-- Cuestiones planteadas --
- 1) Según el texto sobre Capilla del Monte, ¿de qué tratan los relatos que circulan en esa ciudad? Nómbralos todos.
- 2) Indica si cada afirmación concuerda con el texto sobre Capilla del Monte y cita las palabras que lo deciden: (a) la vida y la obra de Ángel Cristo Acoglanis ya se habían expuesto antes de forma igual de completa; (b) el amigo en su lecho de muerte dijo tener miedo; (c) quien escribe tiene cincuenta y cinco años.
- 3) Continúa el texto sobre Capilla del Monte a partir de su última oración.

La ciudad de Capilla del Monte (Córdoba, Argentina) no sería lo que es hoy sin los variados relatos que circulan respecto de ovnis, energías extra e intraterrestres, contactistas, ciudades subterráneas, apariciones de todo tipo y mensajes de neto corte New Age. Con todo ello ciertos “gurúes” han montado un negocio redituable y duradero. Forjaron, tal vez sin proponérselo en un principio, las bases de una mitología contemporánea en extremo rica, ya que refleja una buena parte de las miserias, los sueños y los temores que acosaron y acosan al hombre de fines del siglo XX y principios del siglo XXI.

Es de alguna forma una historia que habla de nosotros mismos. Habla de nuestros deseos desesperados e irracionales por creer; de una búsqueda de la trascendencia capaz de encontrar en cualquier cosa el camino adecuado para alcanzarla, sea una misteriosa huella sobre un cerro, mantras recitados en un desconocido idioma cósmico o supuestos mensajes telepáticos enviados por Hermanos superiores venidos de las estrellas. Todo vale: incluso la mentira, que también constituye una de las principales protagonistas de esta historia extraordinaria. Una mentira que terminó siendo creída por los mismos que mentían, convirtiéndose en verdades (“reveladas”, claro) para miles de personas.

El documentado rastreo que Sebastiano De Filippi hizo de la vida y la obra de Ángel Cristo Acoglanis nunca había sido expuesto de forma tan completa y fundada hasta la fecha. La imagen mítica del “padre espiritual” de Capilla del Monte –y principal promotor de todas las historias que se derivaron a posteriori en la región– queda por fin revelada sin pelos en la lengua, aunque con un exquisito estilo en el que la prudencia y el respeto no están ausentes. Su personalidad, sus años más oscuros, la leyenda que él mismo contribuyó a crear y, muy especialmente, las lecturas que lo forjaron están plasmados en las páginas que siguen de un modo claro, sencillo y para nada carente de profundidad. Esa misma profundidad que muchos han buscado en libritos retorcidos y vacíos de contenido que el autor, no sin ironía, clasifica como Lumpenliteratur.

Prepárese pues, estimado lector, a sumergirse en un universo onírico cargado de historia y significado, donde lo contextual y lo individual se entremezclan de una manera difícil de plasmar en palabras, cosa que La Ciudad de la Llama Azul consigue con creces.

Recuerdo que, hace un tiempo, un amigo muy querido me convocó a su lecho de muerte. Le quedaba ya muy poco. Entonces, entre charla y charla, le pregunté si tenía miedo. Me miró. Sonrió y respondió: “No, negro. No tengo miedo. ¿Sabés qué? Después de los cincuenta años todo es repetición… variaciones sobre temas que ya conocemos de sobra”.

Creo que hay mucha verdad en esa frase. Pero, con cincuenta y cinco marzos sobre mis espaldas, puedo agregar algo tan trillado como cierto: siempre hay excepciones a la regla.

Y este libro fue, para mí, esa excepción.

-- Material presentado --
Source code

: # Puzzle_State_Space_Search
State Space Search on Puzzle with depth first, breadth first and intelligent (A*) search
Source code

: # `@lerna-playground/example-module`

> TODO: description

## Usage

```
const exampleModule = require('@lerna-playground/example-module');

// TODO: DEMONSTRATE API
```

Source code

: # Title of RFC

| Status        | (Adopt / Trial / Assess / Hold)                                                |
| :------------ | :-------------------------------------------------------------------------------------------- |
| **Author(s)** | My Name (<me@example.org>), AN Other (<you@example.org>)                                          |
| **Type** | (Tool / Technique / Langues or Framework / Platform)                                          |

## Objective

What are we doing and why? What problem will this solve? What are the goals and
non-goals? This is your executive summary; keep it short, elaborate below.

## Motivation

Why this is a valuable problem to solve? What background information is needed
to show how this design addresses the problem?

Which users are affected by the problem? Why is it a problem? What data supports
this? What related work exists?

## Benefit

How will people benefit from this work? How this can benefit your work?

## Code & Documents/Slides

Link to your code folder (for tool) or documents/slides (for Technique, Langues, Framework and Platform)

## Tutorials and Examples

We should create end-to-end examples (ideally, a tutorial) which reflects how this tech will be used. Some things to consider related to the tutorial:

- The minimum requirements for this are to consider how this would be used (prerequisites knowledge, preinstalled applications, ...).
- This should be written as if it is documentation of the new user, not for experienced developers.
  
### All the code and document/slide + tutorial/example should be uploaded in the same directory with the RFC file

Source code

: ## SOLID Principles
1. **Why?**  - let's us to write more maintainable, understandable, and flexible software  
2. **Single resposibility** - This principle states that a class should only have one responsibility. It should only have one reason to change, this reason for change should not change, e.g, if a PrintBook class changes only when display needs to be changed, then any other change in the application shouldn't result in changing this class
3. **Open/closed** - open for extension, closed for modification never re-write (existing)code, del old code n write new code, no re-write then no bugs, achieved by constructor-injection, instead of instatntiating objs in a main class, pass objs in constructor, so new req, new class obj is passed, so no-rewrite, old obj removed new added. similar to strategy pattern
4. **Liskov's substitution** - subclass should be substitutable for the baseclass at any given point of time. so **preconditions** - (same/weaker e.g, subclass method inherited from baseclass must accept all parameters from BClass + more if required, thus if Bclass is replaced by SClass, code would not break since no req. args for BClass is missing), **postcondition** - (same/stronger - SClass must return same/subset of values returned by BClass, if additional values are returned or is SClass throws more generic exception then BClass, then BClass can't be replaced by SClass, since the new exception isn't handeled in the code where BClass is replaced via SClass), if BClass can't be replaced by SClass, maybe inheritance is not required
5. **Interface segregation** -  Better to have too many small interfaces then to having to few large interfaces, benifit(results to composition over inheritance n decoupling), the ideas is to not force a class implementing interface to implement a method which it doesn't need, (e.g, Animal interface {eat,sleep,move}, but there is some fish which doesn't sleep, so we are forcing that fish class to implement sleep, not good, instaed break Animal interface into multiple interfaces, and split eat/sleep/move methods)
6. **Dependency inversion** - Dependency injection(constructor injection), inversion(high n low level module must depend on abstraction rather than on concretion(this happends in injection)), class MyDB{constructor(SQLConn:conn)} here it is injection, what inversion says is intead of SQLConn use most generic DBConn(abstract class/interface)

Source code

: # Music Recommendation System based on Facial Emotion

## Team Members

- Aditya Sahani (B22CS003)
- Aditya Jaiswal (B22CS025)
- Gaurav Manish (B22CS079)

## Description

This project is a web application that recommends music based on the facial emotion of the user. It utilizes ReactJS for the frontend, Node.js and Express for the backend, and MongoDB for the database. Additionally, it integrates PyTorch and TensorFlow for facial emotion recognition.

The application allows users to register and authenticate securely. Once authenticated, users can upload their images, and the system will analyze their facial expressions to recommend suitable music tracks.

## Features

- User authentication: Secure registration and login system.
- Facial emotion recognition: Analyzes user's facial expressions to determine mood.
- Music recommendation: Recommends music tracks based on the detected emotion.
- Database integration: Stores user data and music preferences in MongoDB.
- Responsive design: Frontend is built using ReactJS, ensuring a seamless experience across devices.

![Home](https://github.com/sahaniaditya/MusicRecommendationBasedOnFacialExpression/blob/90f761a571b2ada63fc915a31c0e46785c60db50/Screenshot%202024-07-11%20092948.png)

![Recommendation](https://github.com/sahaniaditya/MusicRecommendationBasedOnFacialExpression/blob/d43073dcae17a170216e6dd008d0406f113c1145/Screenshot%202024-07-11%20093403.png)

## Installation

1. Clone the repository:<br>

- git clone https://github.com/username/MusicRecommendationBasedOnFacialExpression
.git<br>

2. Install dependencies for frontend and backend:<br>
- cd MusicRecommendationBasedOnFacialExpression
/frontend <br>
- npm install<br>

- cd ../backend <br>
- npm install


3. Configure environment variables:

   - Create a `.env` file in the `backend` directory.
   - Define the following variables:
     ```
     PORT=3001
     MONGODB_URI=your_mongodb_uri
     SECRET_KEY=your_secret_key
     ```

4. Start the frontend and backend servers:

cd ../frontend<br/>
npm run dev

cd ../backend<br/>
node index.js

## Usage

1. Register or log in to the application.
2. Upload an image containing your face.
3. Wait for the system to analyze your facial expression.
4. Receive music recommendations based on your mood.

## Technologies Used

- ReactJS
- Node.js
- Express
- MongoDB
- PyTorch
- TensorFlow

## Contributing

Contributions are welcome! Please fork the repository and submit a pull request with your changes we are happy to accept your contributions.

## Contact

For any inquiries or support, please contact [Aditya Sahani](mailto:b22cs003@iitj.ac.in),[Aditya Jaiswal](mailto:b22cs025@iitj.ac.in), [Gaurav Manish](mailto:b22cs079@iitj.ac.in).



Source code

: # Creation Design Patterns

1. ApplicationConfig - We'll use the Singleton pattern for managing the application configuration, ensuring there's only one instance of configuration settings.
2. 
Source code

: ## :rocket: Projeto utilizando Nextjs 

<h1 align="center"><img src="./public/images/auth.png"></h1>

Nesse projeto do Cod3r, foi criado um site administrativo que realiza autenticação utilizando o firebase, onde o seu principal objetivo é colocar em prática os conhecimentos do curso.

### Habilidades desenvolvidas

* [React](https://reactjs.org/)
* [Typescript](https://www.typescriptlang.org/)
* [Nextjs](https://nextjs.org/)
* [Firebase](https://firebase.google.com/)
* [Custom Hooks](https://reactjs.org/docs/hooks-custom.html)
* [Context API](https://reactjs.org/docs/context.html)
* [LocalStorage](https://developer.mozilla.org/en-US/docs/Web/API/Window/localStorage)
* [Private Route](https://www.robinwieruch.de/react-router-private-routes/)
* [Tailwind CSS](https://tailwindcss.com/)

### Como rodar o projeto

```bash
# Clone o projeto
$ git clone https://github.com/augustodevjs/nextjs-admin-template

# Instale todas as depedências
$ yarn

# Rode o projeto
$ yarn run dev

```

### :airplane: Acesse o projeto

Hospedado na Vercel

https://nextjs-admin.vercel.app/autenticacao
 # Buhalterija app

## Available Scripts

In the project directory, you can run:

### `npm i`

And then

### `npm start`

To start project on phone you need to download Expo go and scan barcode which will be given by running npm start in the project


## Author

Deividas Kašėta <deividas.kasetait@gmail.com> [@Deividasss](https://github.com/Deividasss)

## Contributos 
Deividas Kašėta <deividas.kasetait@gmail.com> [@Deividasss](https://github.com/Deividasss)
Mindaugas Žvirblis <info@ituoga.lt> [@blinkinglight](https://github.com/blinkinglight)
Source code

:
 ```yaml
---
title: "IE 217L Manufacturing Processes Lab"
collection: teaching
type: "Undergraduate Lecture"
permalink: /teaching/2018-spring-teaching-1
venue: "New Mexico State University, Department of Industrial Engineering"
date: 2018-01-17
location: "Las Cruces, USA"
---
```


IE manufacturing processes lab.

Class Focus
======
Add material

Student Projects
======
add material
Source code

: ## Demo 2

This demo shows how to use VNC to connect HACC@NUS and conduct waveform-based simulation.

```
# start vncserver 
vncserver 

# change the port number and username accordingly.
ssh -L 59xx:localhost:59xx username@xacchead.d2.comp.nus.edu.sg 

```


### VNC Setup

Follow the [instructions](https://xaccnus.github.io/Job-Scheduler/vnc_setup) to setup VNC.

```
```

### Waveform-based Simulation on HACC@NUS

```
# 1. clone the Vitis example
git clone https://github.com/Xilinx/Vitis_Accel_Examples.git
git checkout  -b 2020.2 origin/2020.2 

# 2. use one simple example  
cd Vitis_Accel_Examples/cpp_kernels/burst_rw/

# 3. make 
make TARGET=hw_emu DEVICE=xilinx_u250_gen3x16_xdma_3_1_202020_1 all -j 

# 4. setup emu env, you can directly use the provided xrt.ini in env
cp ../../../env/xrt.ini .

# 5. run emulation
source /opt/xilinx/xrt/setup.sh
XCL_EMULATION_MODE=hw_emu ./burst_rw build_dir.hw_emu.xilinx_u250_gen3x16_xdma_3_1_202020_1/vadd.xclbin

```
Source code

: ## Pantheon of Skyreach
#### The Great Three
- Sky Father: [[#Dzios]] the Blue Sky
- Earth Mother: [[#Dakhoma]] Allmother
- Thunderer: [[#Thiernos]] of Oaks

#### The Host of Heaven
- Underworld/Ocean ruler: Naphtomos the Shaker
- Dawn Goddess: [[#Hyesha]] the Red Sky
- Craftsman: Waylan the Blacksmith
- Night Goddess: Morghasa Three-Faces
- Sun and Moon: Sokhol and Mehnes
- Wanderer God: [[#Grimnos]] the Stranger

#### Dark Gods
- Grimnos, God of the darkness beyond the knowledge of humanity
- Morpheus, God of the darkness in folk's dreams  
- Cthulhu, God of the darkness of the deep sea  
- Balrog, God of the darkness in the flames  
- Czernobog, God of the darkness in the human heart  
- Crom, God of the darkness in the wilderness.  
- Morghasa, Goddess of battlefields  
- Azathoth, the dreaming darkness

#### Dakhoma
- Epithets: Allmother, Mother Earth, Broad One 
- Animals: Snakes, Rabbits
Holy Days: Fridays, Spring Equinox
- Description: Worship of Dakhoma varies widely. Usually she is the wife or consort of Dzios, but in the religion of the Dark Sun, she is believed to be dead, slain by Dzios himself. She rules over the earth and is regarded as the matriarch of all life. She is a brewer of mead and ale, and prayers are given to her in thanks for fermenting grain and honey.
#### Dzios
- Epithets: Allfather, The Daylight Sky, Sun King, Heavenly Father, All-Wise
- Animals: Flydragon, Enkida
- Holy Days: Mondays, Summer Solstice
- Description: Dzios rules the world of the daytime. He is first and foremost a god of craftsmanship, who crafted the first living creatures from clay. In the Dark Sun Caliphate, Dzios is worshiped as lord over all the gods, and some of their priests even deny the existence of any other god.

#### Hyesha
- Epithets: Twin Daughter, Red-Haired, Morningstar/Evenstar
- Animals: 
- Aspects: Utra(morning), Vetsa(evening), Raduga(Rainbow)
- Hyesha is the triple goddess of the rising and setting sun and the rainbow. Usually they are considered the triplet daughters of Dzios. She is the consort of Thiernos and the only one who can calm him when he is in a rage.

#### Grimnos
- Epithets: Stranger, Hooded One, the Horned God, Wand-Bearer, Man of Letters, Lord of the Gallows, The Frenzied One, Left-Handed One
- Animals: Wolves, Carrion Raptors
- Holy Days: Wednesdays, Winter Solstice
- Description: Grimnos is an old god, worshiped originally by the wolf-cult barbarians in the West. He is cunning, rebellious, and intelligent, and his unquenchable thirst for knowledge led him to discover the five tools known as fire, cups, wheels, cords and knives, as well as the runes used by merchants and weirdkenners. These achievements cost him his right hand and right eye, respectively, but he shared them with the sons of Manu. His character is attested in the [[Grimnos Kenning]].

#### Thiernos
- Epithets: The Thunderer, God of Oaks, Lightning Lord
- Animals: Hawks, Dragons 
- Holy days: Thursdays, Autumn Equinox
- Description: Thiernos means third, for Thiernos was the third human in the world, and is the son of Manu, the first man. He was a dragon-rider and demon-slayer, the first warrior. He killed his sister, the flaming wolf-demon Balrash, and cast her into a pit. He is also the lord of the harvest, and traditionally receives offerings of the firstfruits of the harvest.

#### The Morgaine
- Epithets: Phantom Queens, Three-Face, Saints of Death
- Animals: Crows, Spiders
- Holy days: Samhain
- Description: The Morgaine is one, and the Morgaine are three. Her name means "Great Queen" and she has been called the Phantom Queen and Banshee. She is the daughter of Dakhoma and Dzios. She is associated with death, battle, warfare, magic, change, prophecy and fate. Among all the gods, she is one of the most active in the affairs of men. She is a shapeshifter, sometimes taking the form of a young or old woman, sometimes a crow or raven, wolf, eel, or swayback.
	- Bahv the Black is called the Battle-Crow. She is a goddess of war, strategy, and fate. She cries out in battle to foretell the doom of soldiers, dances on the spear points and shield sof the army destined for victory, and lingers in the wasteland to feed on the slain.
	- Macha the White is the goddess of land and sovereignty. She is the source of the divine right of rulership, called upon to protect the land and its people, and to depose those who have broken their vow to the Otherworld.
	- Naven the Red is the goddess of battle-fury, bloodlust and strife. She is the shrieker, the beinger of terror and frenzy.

-- Respuestas escritas --
- 1)
- ovnis
- energías extra e intraterrestres
- contactistas
- ciudades subterráneas
- apariciones de todo tipo
- mensajes de neto corte New Age

- 2)
(a) No: "nunca había sido expuesto de forma tan completa y fundada hasta la fecha".
(b) No: "No, negro. No tengo miedo."
(c) Sí: "con cincuenta y cinco marzos sobre mis espaldas".

- 3)
Hay sospechas de que se trata de la obra de simuladores que repiten un material viejo. Parece más bien que hay un fonógrafo en el cielo que repite siempre el mismo material, generación tras generación, como si el disco estuviera rayado…

William Miller fundó los Adventistas del Séptimo Día porque creía que el mundo terminaría en 1843. Los Testigos de Jehová fueron fundados en 1872 a partir de una premisa semejante. Los mensajes transmitidos en 1917 a los niños de Fátima, en Portugal, hablan también sobre el inminente desastre, pero formulado en oscuros términos teológicos. Los clarividentes y las personas contactadas reunieron repetidamente a sus familias y a sus amigos para sentarse sobre las alturas de alguna colina para esperar el prometido fin del mundo...

Esta farsa se repitió muchas veces en los últimos veinticinco años, cuando individuos contactados por ovnis esperaban que la maravillosa gente del espacio bajara en sus platos voladores y evacuara a unos pocos elegidos de nuestro planeta condenado…

Primero nos convencen de su honestidad y confiabilidad, de la precisión de sus predicciones y de sus buenas intenciones. Luego nos dejan sentados sobre las alturas de la colina, esperando que el mundo vuele por los aires.

Cuando el mundo apenas si estaba poblado y las señales del espectro superior no estaban sofocadas por tanta estática del espectro inferior, los hombres aprendieron a depositar mucha fe en estas entidades y en sus profecías. Sacerdotes, estudiosos y magos alcanzaron una magnífica comprensión de las fuerzas cósmicas a través de la astrología, la alquimia y la manipulación mágica de la materia.

Pero mientras el hombre seguía el mandato angélico “Multiplicaos y llenad la tierra”, nuestro planeta comenzó a sufrir de contaminación psíquica. El disco de ese gran fonógrafo en el cielo se rayó y quedó empantanado en un único surco… un único surco… un único… un…

 

John Keel (1930-2000)

Introducción

El primer deber del historiador consiste en restablecer la verdad, destruyendo la leyenda.

Marcel Pagnol (1895-1974)

 

Habent sua fata libelli.

La Ciudad de la Llama Azul nace de un proceso realmente largo y complicado; pero de alguna manera el libro se escribió casi solo, aunque muy lentamente, a lo largo de un cuarto de siglo.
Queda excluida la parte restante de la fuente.